Among the defenders of the bill, Sandro Marcos and former President Gloria Macapagal Arroyo say it is not a new idea. They cited former Sen. Paolo Benigno “Bam” Aquino IV, who filed a similar bill in October 2016, and Sen. J.V. Ejercito, who filed one in March 2018. 

“Yes, it became apparent that the president was in support of creating a sovereign wealth fund, but the idea did not come from him per se because this is something that has been in the works or something that has been pushed by not even this administration, but administrations past,” Sandro Marcos said on Dec. 5. 

Arroyo, who serves as a House deputy speaker, said the success of this or any fund lies with the quality of management.

“This is a powerful statement that the highest official of the land will hold himself as ultimately accountable to the Filipino people for the performance of the fund,” Arroyo said.

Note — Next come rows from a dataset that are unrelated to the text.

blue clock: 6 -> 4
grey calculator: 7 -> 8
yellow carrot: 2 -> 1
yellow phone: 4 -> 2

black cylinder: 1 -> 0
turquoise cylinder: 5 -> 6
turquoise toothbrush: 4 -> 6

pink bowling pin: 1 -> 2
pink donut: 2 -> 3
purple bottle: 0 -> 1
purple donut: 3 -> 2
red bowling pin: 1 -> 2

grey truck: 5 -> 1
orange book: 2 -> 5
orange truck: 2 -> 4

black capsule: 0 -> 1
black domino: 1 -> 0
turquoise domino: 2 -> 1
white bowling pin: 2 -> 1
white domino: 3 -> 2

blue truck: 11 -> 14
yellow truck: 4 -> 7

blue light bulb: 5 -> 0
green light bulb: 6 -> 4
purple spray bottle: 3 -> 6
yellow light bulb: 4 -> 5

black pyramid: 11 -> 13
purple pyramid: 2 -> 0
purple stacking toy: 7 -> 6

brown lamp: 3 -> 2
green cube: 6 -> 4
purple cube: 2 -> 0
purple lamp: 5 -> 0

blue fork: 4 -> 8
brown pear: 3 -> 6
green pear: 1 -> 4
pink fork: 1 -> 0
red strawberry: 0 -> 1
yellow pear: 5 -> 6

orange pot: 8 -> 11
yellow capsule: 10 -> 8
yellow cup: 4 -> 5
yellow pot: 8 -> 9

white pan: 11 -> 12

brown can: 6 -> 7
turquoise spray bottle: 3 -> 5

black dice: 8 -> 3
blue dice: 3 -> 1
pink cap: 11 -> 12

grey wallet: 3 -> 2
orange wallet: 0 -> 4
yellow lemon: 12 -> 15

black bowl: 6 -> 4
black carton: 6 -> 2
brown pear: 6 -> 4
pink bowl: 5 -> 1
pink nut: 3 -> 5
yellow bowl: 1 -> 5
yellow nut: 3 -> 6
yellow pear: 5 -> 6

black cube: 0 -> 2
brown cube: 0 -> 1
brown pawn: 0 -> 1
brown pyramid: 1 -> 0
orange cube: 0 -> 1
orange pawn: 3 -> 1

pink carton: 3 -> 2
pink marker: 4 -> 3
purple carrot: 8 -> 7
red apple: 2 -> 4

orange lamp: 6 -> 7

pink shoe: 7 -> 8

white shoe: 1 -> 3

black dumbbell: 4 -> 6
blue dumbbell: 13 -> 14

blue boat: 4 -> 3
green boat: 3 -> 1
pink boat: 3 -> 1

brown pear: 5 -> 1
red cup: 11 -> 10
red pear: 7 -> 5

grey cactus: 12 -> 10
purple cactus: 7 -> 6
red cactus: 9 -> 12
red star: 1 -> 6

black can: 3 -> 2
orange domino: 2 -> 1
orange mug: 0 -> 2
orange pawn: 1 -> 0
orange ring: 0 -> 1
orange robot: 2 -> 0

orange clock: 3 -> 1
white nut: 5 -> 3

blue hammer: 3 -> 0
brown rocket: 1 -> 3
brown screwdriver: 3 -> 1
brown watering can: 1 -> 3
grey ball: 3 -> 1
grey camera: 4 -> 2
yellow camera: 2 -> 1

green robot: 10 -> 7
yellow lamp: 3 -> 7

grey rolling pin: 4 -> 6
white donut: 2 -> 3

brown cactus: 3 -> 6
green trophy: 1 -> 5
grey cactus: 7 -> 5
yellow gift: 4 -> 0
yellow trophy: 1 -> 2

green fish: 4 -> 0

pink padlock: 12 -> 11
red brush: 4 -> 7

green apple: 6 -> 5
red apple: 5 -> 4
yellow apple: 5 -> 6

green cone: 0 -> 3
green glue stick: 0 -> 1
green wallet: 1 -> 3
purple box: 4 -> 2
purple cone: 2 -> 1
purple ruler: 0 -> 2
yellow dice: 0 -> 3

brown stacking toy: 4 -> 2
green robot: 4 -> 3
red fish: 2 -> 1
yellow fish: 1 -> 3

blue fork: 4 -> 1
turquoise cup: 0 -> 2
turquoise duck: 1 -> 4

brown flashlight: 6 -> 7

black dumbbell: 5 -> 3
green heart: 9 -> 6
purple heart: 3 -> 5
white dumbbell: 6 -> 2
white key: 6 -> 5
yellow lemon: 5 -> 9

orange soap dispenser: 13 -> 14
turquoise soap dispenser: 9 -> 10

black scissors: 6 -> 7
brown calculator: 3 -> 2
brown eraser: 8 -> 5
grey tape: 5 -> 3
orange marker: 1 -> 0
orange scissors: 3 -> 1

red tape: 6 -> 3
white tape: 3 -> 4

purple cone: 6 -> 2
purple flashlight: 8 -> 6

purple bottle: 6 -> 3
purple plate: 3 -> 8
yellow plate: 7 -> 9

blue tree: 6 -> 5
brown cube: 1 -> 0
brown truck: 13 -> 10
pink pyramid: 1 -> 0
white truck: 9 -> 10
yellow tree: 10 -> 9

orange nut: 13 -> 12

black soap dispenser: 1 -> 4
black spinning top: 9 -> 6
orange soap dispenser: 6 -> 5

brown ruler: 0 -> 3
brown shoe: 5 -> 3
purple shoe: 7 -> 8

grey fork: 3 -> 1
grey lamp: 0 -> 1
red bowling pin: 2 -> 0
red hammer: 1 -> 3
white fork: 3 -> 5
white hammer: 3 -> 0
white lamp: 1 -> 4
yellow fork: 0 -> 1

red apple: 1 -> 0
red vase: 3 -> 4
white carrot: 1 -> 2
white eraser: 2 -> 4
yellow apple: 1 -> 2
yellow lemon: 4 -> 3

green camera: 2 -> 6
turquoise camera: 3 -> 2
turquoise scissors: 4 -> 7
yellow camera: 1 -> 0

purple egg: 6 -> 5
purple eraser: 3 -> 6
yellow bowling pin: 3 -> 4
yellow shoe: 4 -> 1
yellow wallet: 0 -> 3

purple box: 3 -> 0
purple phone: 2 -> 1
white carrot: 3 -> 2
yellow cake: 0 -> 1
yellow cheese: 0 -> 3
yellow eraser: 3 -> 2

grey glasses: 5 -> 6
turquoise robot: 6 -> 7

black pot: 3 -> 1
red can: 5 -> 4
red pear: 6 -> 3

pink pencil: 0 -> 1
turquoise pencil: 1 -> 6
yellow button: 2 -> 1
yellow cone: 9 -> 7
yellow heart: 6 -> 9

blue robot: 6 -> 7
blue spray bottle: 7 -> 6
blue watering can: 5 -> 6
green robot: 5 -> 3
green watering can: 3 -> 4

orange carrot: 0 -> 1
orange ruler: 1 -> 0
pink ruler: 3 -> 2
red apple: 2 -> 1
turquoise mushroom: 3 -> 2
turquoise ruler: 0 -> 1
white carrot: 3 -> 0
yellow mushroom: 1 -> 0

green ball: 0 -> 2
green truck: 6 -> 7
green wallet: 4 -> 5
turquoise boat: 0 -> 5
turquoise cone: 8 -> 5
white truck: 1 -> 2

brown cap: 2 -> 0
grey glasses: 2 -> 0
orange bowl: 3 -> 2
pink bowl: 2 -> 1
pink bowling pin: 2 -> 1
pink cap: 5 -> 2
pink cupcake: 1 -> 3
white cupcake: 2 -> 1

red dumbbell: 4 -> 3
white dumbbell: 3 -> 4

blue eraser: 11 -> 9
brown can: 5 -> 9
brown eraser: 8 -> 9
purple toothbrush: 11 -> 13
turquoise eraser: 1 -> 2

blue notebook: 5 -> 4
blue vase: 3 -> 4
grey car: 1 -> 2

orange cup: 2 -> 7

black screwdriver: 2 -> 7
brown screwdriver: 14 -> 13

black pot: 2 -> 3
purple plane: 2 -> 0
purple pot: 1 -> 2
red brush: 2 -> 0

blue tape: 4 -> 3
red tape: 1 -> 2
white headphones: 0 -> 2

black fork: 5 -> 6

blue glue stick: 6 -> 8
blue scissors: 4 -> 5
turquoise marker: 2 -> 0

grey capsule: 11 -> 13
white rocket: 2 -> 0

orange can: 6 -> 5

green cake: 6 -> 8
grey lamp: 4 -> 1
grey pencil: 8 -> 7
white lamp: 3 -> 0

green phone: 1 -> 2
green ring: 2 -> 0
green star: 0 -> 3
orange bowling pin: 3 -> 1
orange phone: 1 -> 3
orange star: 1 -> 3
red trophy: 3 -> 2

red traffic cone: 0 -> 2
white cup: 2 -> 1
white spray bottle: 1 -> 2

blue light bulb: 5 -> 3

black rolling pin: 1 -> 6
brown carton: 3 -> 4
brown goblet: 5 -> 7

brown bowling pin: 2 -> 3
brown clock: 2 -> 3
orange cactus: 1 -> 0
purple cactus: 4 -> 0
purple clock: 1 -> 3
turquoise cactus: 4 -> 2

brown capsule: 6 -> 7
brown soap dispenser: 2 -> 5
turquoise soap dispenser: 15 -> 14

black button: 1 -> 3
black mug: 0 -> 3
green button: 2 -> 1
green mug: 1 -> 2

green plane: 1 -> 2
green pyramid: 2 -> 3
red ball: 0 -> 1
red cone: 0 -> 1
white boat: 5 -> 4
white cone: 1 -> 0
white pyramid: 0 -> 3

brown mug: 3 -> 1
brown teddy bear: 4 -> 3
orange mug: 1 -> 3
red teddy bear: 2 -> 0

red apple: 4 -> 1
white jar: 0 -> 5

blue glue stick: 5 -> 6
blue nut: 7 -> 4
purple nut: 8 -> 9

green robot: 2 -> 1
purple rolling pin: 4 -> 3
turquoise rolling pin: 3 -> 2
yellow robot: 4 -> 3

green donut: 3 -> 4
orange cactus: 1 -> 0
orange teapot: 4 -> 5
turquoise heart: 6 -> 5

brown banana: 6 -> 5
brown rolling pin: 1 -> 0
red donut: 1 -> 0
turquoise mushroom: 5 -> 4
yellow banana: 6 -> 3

An economist, Arroyo faced graft and corruption complaints that were eventually dismissed in 2016. She touted economic improvements as among her achievements during her presidential term from 2001 to 2010. 

Aquino, meanwhile, questioned the timing. 

“First, the economy then and now are different. In 2016, the economy was doing well, with high economic growth, low debt, and low inflation,” Aquino said in a Twitter post.

“Next, the capital for the sovereign wealth fund should come from surplus budget, and not from pension funds,” he said. 

Aquino is the nephew of democracy icon Benigno Aquino Jr. and the cousin of the late President Benigno Aquino III.

When the younger Benigno Aquino finished his presidential term in 2016, he left the Duterte administration with a budget of 1 trillion pesos ($17.9 billion) and 6.37 trillion pesos ($114 billion) in debt. Under Duterte, the country’s debt more than doubled to 13.4 trillion pesos ($241 billion).